Start of Text segment

Here the gaps in the listing indicate when the disassembly follows an unconditional branch. The code seems to abruptly change character after the jump at 01006891, transitioning from gibberish to a string of short sequences connected by unconditional branches. This transition corresponds to a jump from the end of the short run of modifications (01006896) after the malware entry point to the beginning of the longer run of modifications (01005747) a few kilobytes before it.  (See the third column in Figure 3.)

In the disassembly above, the first sequence of green lines is a clear CALL-POP pair intended to obtain a code address in a position-independent way. (An immediate address value marked with a relocation would be the orthodox way to obtain a code pointer, but preparing that would have involved modifying the ".reloc" section.) No way is this construct a coincidence. Furthermore, the blue lines strongly resemble the setup for a VirtualAlloc call (VirtualAlloc(NULL, 0x1A9, MEM_COMMIT, PAGE_EXECUTE_READWRITE)) typical of a deobfuscation stub, and the second set of green lines invoke the CALL-POPped function pointer with what one might readily assume is a hash of the string "VirtualAlloc". (It is.)

End of Text segment

Explore the material
(1) Based on the passage on the malware disassembly, answer yes or no for each statement and quote the words from the passage that decide it: (a) Gaps in the listing show where the disassembly follows an unconditional branch. (b) The code address was obtained through an immediate address value marked with a relocation. (c) The longer run of modifications begins a few kilobytes after the malware entry point.
(2) Carry on the passage on the malware disassembly from its last sentence.
The data that comes next is separate material and not part of the passage on the malware disassembly.

Start of Listed entries

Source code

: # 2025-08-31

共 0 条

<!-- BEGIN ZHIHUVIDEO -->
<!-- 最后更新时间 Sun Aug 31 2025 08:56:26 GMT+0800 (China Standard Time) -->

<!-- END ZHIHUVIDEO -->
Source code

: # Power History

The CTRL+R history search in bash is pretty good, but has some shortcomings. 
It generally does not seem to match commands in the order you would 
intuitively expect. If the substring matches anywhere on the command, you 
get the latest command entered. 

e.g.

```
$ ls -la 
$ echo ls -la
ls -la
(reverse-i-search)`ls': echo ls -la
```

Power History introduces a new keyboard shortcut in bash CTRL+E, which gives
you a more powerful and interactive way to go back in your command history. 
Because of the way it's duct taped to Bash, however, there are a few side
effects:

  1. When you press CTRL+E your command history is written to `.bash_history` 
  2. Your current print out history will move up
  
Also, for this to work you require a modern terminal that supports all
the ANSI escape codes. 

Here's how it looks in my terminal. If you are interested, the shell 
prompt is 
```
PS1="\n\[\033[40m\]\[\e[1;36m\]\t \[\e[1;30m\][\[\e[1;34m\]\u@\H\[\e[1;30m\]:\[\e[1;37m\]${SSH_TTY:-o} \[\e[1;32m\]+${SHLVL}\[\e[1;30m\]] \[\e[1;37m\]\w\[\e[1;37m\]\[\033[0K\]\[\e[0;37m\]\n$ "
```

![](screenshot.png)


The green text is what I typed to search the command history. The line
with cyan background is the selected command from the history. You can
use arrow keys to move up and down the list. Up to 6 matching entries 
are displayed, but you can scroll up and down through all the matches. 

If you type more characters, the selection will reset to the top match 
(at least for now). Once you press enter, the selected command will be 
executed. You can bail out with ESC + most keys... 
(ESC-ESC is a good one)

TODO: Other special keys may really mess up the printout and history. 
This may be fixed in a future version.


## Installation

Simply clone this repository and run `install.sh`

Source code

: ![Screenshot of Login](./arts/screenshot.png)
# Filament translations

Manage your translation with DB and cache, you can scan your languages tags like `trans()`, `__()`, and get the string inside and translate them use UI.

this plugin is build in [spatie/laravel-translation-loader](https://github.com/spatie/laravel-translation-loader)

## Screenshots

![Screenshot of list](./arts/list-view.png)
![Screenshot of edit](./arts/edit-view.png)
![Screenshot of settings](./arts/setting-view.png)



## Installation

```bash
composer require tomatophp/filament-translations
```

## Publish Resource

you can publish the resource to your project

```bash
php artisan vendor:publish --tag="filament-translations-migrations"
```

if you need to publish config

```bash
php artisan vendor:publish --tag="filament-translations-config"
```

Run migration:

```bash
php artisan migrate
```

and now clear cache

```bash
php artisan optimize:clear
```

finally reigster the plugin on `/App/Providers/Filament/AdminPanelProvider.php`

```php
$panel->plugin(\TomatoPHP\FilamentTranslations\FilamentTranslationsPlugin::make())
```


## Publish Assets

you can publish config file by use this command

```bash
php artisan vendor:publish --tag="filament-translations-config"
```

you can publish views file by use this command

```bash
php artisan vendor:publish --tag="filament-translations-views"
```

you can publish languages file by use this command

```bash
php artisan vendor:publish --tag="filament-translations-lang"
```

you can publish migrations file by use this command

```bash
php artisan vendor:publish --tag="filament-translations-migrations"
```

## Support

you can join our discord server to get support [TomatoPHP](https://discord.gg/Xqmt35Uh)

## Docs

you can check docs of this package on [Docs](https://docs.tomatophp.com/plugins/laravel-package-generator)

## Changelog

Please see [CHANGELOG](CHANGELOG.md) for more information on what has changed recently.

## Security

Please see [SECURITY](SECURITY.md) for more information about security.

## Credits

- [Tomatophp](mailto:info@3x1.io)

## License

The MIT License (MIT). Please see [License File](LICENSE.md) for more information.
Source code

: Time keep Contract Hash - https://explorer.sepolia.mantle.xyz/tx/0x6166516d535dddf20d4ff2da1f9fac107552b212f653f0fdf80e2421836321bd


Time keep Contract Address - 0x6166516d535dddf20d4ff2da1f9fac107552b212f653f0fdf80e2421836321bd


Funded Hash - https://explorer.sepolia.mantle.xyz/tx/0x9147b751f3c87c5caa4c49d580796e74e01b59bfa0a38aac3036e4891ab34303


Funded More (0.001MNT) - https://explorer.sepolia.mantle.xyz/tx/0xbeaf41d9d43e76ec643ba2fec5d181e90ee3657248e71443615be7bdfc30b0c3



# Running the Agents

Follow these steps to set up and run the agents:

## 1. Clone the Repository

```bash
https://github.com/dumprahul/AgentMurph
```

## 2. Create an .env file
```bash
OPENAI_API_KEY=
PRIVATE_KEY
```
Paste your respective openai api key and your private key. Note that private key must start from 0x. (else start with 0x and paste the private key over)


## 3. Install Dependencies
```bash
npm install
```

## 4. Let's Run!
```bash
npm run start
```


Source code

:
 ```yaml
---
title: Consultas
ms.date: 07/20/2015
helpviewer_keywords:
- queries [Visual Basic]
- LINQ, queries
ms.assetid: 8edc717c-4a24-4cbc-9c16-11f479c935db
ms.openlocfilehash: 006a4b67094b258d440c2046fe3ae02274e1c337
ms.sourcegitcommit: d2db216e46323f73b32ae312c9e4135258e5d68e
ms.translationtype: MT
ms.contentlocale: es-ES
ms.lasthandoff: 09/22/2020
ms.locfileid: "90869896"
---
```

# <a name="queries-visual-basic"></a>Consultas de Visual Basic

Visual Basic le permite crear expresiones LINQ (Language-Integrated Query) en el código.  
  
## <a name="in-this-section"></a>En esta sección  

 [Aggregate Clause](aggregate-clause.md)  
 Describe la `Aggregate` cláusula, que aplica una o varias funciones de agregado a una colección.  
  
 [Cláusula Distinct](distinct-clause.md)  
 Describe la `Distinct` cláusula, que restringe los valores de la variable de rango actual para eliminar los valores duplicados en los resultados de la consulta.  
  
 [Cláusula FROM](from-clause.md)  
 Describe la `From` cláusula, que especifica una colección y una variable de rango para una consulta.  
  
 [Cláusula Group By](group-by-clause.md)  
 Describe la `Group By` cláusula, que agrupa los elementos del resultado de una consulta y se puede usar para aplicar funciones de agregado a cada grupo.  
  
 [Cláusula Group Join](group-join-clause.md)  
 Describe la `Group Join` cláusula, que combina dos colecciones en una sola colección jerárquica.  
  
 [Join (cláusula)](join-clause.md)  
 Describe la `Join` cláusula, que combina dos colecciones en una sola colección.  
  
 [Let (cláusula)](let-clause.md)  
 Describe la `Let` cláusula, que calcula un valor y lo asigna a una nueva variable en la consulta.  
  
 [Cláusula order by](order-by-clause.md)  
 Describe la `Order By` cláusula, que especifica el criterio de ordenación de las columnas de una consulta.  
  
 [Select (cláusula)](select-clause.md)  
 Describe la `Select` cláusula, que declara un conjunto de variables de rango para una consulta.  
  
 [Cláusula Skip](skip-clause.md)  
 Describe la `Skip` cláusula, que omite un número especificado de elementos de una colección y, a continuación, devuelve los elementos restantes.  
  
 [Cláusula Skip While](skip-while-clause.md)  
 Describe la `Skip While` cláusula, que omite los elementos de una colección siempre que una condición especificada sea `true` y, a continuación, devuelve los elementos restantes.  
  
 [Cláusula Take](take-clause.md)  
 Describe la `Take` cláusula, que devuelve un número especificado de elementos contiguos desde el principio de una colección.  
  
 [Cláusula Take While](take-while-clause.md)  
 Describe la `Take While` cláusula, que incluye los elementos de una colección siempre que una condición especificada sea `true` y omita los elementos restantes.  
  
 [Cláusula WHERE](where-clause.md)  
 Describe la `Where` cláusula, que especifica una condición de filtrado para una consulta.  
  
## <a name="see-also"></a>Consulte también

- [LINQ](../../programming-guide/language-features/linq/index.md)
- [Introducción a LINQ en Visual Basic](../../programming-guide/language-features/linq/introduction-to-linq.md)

End of Listed entries

Answers provided
(1)
(a) Yes: "the gaps in the listing indicate when the disassembly follows an unconditional branch."
(b) No: "the first sequence of green lines is a clear CALL-POP pair intended to obtain a code address in a position-independent way."
(c) No: "the beginning of the longer run of modifications (01005747) a few kilobytes before it."

(2)
There's plenty more to observe in the disassembly, but, let's fast-forward past it.

windbg -c "bp kernel32!VirtualAlloc ; g" Notepad4.exe...

 

Figure4

Figure 4. VirtualAlloc breakpoint hit. The parameters on the stack and the state of the registers are as expected.

 

 g poi(@esp) ; ba w 1 @eax+@esi-1 ; g... 

 

Figure5

Figure 5. Memory write (hardware) breakpoint hit after the last (0x1A9th) byte is written to allocated memory.

 

And now we can dump the extracted code from memory. It isn't immediately gratifying:

 

 00100000        fabs 
 00100002        mov     edx, 4DF05534  ; = initial XOR key 
 00100007        fnstenv [esp-0C]       ; old trick to get EIP 
 0010000B        pop     eax 
 0010000C        sub     ecx, ecx 
 0010000E        mov     cl, 64         ; = length in DWORDs 
 00100010        xor     [eax+19], edx 
 00100013        add     edx, [eax+19]  ; XOR key is modified after each DWORD 
 00100016        add     eax, 4 
 00100019        db D6 

 

The byte 0xD6 at address 00100019 doesn't disassemble, and there aren't any branches skipping over it. But check out the instructions just above it referencing "[eax+19]". The code is in a sense self-modifying, flowing right into a portion of itself that it XOR decodes. The first decoded instruction is "LOOP 00100010" (0xD6 ^ 0x34 = 0xE2, the opcode for LOOP), which will execute the XOR loop body 99 more times (CL - 1 = 0x63 = 99) and then fall through to the newly-decoded code.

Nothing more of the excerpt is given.